Source passage -
━━━━━━

For a good sample employee offer letter, see 13 Key Employment Issues for Startup and Emerging Companies.
12. Make Sure All Employees Sign a Confidentiality and Invention Assignment Agreement
Companies pay employees to come up with ideas, work product, and inventions that may be useful to the business. Employees have access to a good deal of their company’s confidential information, which can be very valuable, especially in technology companies.
One basic way to protect proprietary company information is through the use of a Confidentiality and Invention Assignment Agreement. This type of agreement deals with confidentiality issues, but can also ensure that the ideas, work product, and inventions the employee creates that are related to company business belong to the company—not the employee.
A good Employee Confidentiality and Invention Assignment Agreement will cover the following key points:
The employee may not use or disclose any of the company’s confidential information for their own benefit or use, or for the benefit of others, without authorization.
The employee must promptly disclose to the company any inventions, ideas, discoveries, and work product related to the company’s business that they make during the period of employment.
The company is the owner of such inventions, ideas, discoveries, and work product, which the employee must assign to the company.
The employee’s employment with the company does not and will not breach any agreement or duty that the employee has with anyone else, nor may the employee disclose to the company or use on its behalf any confidential information belonging to others.
Upon termination of employment, the employee must return any and all confidential information and company property.

━━━━━━

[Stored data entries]
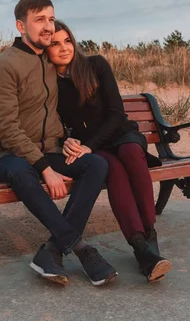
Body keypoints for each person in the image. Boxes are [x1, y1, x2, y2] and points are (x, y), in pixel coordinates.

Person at [0, 0, 117, 287]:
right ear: (21, 25)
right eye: (39, 20)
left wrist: (70, 140)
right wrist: (45, 168)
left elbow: (63, 109)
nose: (47, 26)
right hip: (10, 155)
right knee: (22, 172)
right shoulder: (4, 66)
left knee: (95, 164)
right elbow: (6, 128)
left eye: (50, 18)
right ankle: (82, 248)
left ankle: (52, 251)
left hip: (50, 148)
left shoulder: (49, 61)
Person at [45, 19, 173, 283]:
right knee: (112, 169)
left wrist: (90, 144)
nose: (64, 48)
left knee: (128, 152)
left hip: (122, 135)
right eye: (55, 43)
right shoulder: (50, 85)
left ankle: (150, 236)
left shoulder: (96, 65)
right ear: (46, 49)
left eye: (67, 40)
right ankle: (142, 250)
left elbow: (116, 113)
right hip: (92, 147)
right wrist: (66, 141)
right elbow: (57, 126)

━━━━━━

Task 1 -
According to the passage on confidentiality and invention assignment agreements, why should a company have its employees sign one? Answer in one to three sentences.
Task 2 -
Write a continuation of the passage on confidentiality and invention assignment agreements, starting right after its last sentence.
None of the material is needed for this work.

Answer 1 -
Companies pay employees to produce ideas, work product, and inventions useful to the business, and employees have access to confidential information that can be very valuable, especially in technology companies. The agreement protects that proprietary information. It can also ensure that what employees create in relation to company business belongs to the company rather than to the employee.

Answer 2 -
While employed, the employee will not compete with the company or perform any services for any competitor of the company.
The employee’s confidentiality and invention assignment obligations under the agreement will continue after termination of employment.
The agreement does not by itself represent any guarantee of continued employment.
Venture capitalists and other investors in startups expect to see that all employees of the company have signed these kinds of agreements. In an M&A transaction in which the company is sold, the buyer’s due diligence team will also be looking for these agreements signed by all employees.
A sample form of Employee Confidentiality and Invention Assignment Agreement can be found at the Forms & Agreements section of AllBusiness.com.
Similarly, it will be appropriate that all consultants of the company also sign a Confidentiality and Invention Assignment Agreement. See Key Issues with Confidentiality and Invention Assignment Agreements with Consultants.
13. Consider the Steps You Should Take to Protect Your Intellectual Property
It is important to protect your company’s intellectual property (IP). Ever wary of minimizing burn rate, startups may be tempted to defer investment in intellectual property protection. To those who have not tried to protect intellectual property, it feels complex and expensive. Too often, startups end up forfeiting intellectual property rights by neglecting to protect their ideas and inventions.
Some simple and cost-effective techniques can minimize the anxiety yet help protect core assets.
Companies sometimes think that patent protection is the only way to protect themselves. Technology startups frequently ignore the value of non-patent intellectual property. While patents can be incredibly valuable, it does not necessarily ensure that a company’s product is a good product or that it will sell well. Trade secrets, cybersecurity policies, trademarks, and copyrights can all be forms of IP that can be protected.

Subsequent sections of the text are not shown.